Mais attention, les routes du ciel sont réglementées et il ne s’agit pas de faire n’importe quoi avec ce joujou. Il n’est pas rare d’en voir voler au dessus de nos têtes dans le ciel saint-martinois et les vidéos aériennes diffusées sur Youtube ou Facebook sont légion, mais trop de gens pensent qu’il suffit de mettre les batteries dans le boîtier de la télécommande pour que leur engin puisse s’envoler librement et sans contrainte.

Il n’en n’est rien, et pour en savoir davantage, nous nous sommes adressés aux personnes les plus à-même de nous renseigner, à savoir : Yves Blanchet, le Président de l’aéroclub de Grand-Case et Gabriel Pertusot, pilote d’avion professionnel.

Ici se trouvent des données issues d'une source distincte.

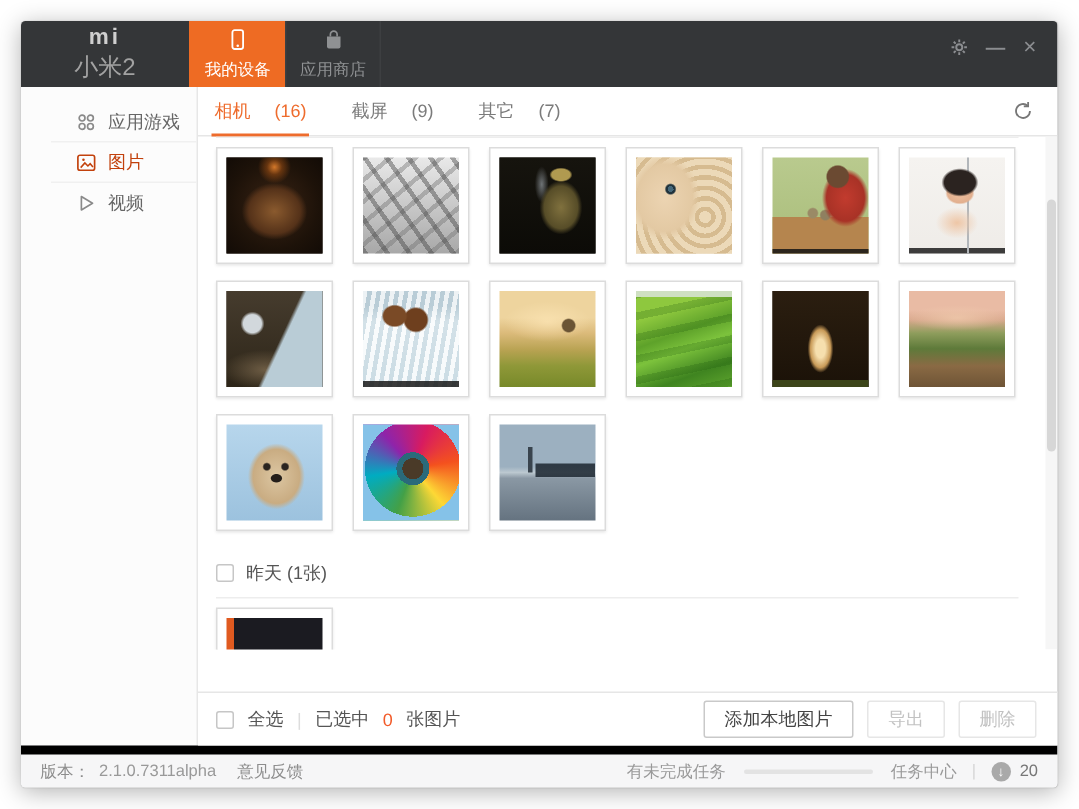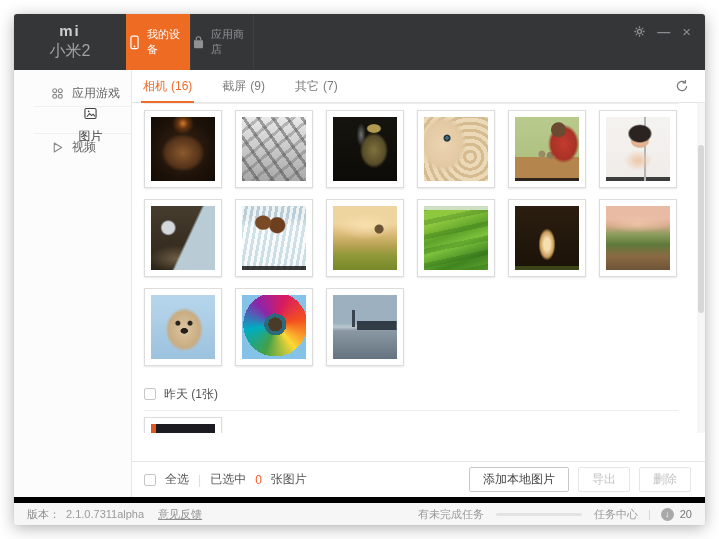--- a/index.html
+++ b/index.html
@@ -8,7 +8,7 @@
             box-shadow:0 3px 16px rgba(0,0,0,.30), 0 0 1px rgba(0,0,0,.2); overflow:hidden; display:flex; flex-direction:column; }
 
   
-  .header { height:56px; background:#343638; flex-shrink:0; display:flex; position:relative; }
+  .header { height:44px; background:#343638; flex-shrink:0; display:flex; position:relative; }
   .logo-block { width:112px; display:flex; flex-direction:column; align-items:center; justify-content:center; gap:3px; }
   .logo { color:#cfcfcf; font-size:15px; font-weight:bold; letter-spacing:2px; line-height:1; }
   .device-name { color:#a2a2a2; font-size:16px; }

Mr Blanchet nous informe tout d’abord sur les obligations de tout utilisateur de drone : il faut posséder un Brevet Théorique Aéronautique, il en existe plusieurs sortes (avion, hélicoptère, ULM) et pour le moment aucun d’entre eux n’est spécifique aux drones, cela ne saurait tarder mais en attendant il est d’usage de passer le théorique ULM. Ensuite, il existe des différences selon l’usage que l’on veut faire de son drone (loisirs ou professionnel) et en fonction du type d’exploitation, il faudra se munir du Manuel d’Activité Particulière délivré par la Direction Générale de l’Aviation Civile (DGAC) et qui doit être tenu à la disposition des autorités compétentes. Les drones sont classés en plusieurs catégories selon leur poids et leur usage (classe A : – de 25 kg, classe B : + de 25 kg, classe C : travail aérien, etc…). On trouve également dans ce manuel tous les détails sur la réglementation en vigueur, tels que les restrictions de survol de certains sites sensibles ou les règles de sécurité qui doivent être respectées.

Bref, ce n’est pas si simple et ce n’est pas fini car avant de décoller il va falloir maintenant choisir et déclarer un scénario d’utilisation et là aussi, les possibilités sont multiples selon l’usage auquel est destiné le drone, sans parler du droit à l’image qui rentre aussi en ligne de compte pour les aéronefs équipés de caméras.

Yves Blanchet déplore que la majorité des propriétaires de drone ne se soumettent pas à ces obligations de base : “Il n’y a qu’à regarder combien d’entre eux sont enregistrés officiellement à Saint-Martin comme ailleurs, et vous verrez que l’on est bien en dessous de la réalité. C’est regrettable car la réglementation sur cette nouvelle activité va se durcir davantage au détriment de ceux qui la respectent déjà”.

Nous ne nous attarderons pas sur les compétences des pilotes de drones, inconscients du danger que cela représente et qui “perdent” régulièrement leurs appareils au risque de causer des dommages sur des biens ou sur des personnes. Pour en savoir plus avant de vous lancer à la conquête du ciel, toutes les informations sont disponibles sur le site du Ministère de l’Environnement, de l’Energie et de la Mer.